We can also find some diseases before the patient has any symptoms of it. Sometimes (not always!) we can treat it then, preventing symptoms in the future and possibly (possibly!) prolonging life.  This is called Screening. It is still a form of medical care.

“Healthcare” is a made up term. It was invented by administrators, bureaucrats, and politicians (people who do not provide medical care) to insinuate themselves into the income stream process between people who are either sick or hurt, or who feel well and wish to avoid becoming sick or hurt, if possible, and the people whose care they seek. Their sole purpose is to siphon off as much of that revenue stream as they possibly can, leaving an ever shrinking pool of funds to pay the doctors and hospitals (meaning nurses, technicians, and housekeepers) who actually take care of people who are sick or hurt.

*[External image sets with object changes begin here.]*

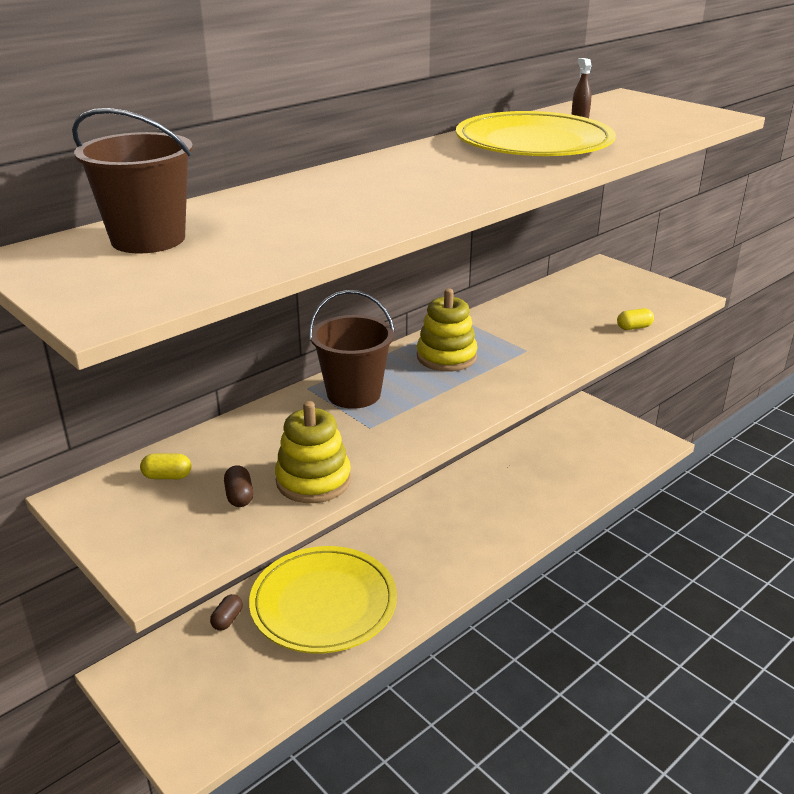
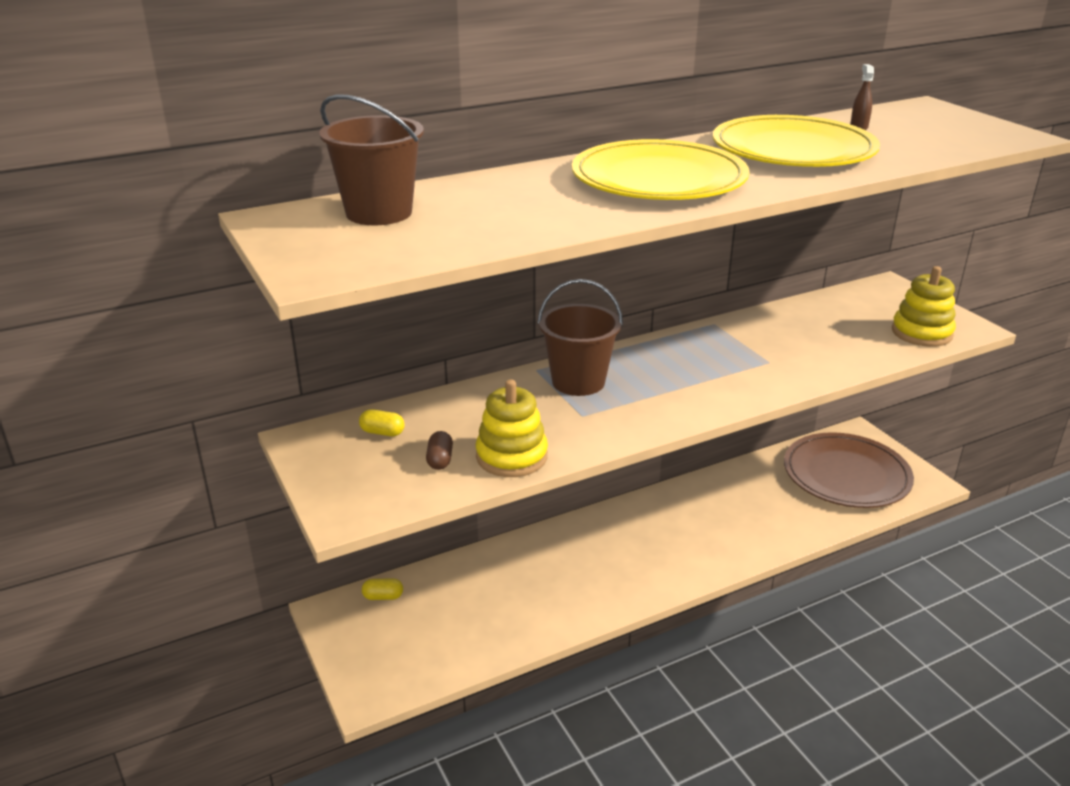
camera: 15 degrees right, 0 degrees up
brown capsule [210,594,243,631] -> none
yellow plate [249,546,397,654] -> yellow plate moved to [572,139,750,200]
yellow stacking toy [417,288,478,372] -> yellow stacking toy moved to [892,266,956,347]
yellow capsule [617,308,654,330] -> yellow capsule moved to [362,578,403,600]
none -> brown plate [784,432,914,508]

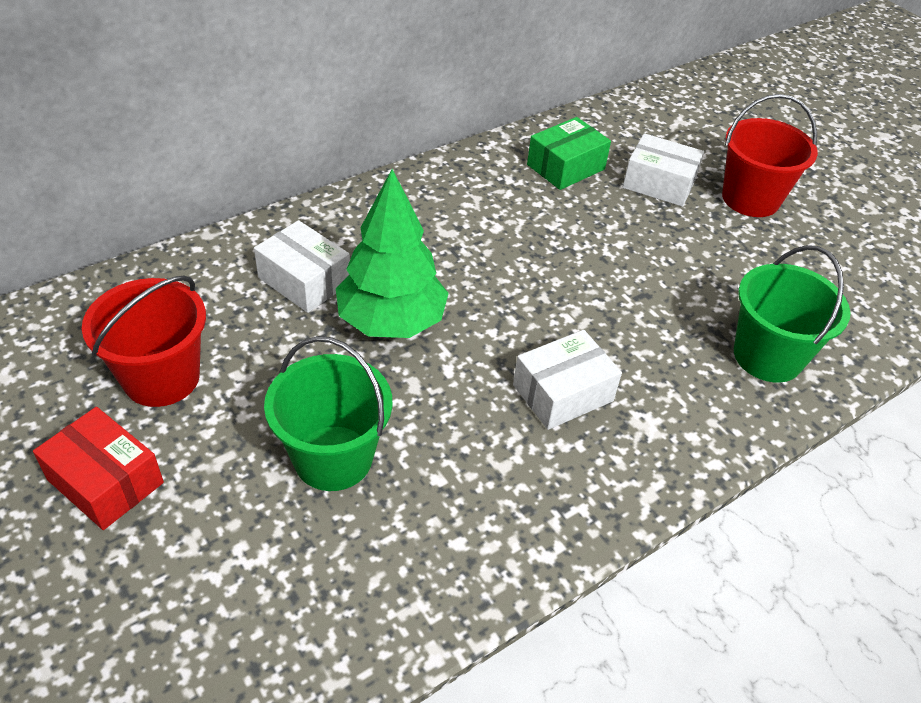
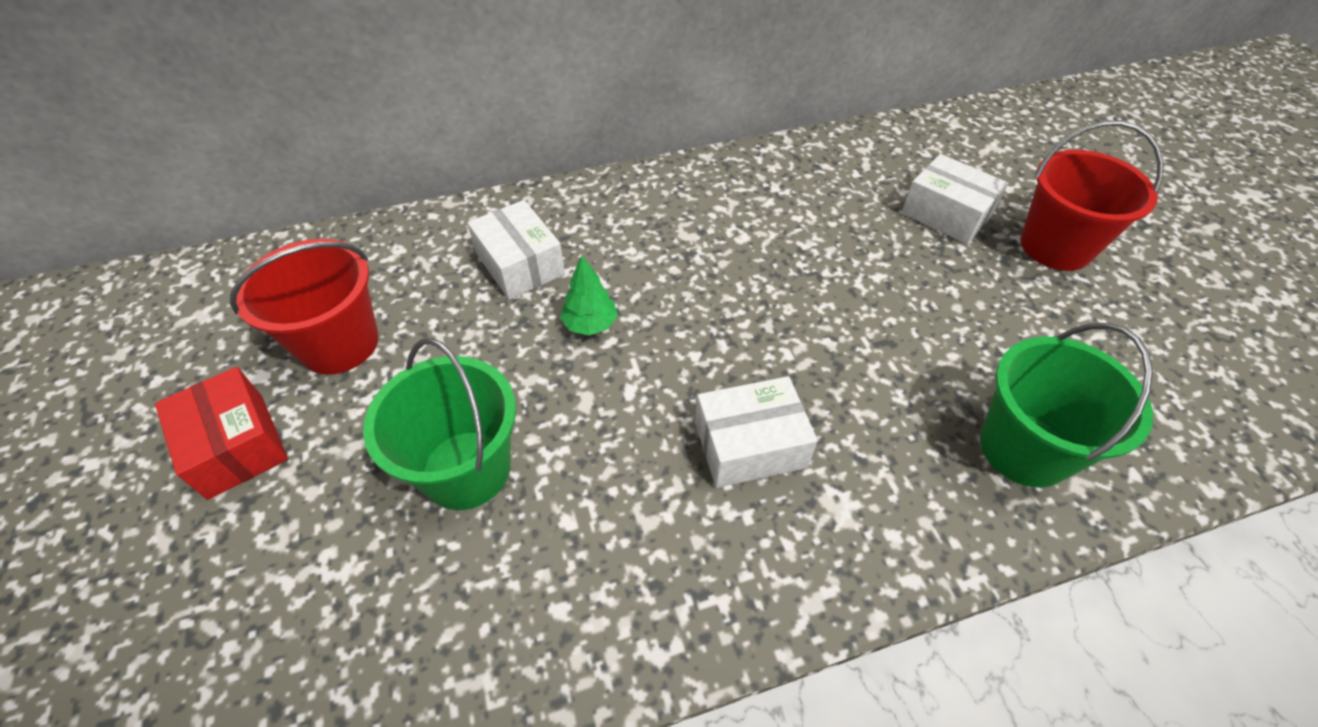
camera: 20 degrees right, 5 degrees up
green tree [336,169,449,338] -> green tree [560,255,618,335], size x0.47
green box [527,117,611,190] -> none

Sadly, they’ve done an awesome job of it. One of their strategies is recruiting doctors who are tired of fighting them to come join them…not coincidentally by greatly enriching them in the process. But every doctor seduced away from taking care of patients (our word for “people who are sick or hurt”) means one fewer available to make a real difference in the lives of real people.

What would I do to reform the “Health Care System”? Begin by abandoning the word (or words) “Healthcare” and going back to calling is what it is: Medicine.

 

Note: meme ca change…Already addressed this in March of 2012.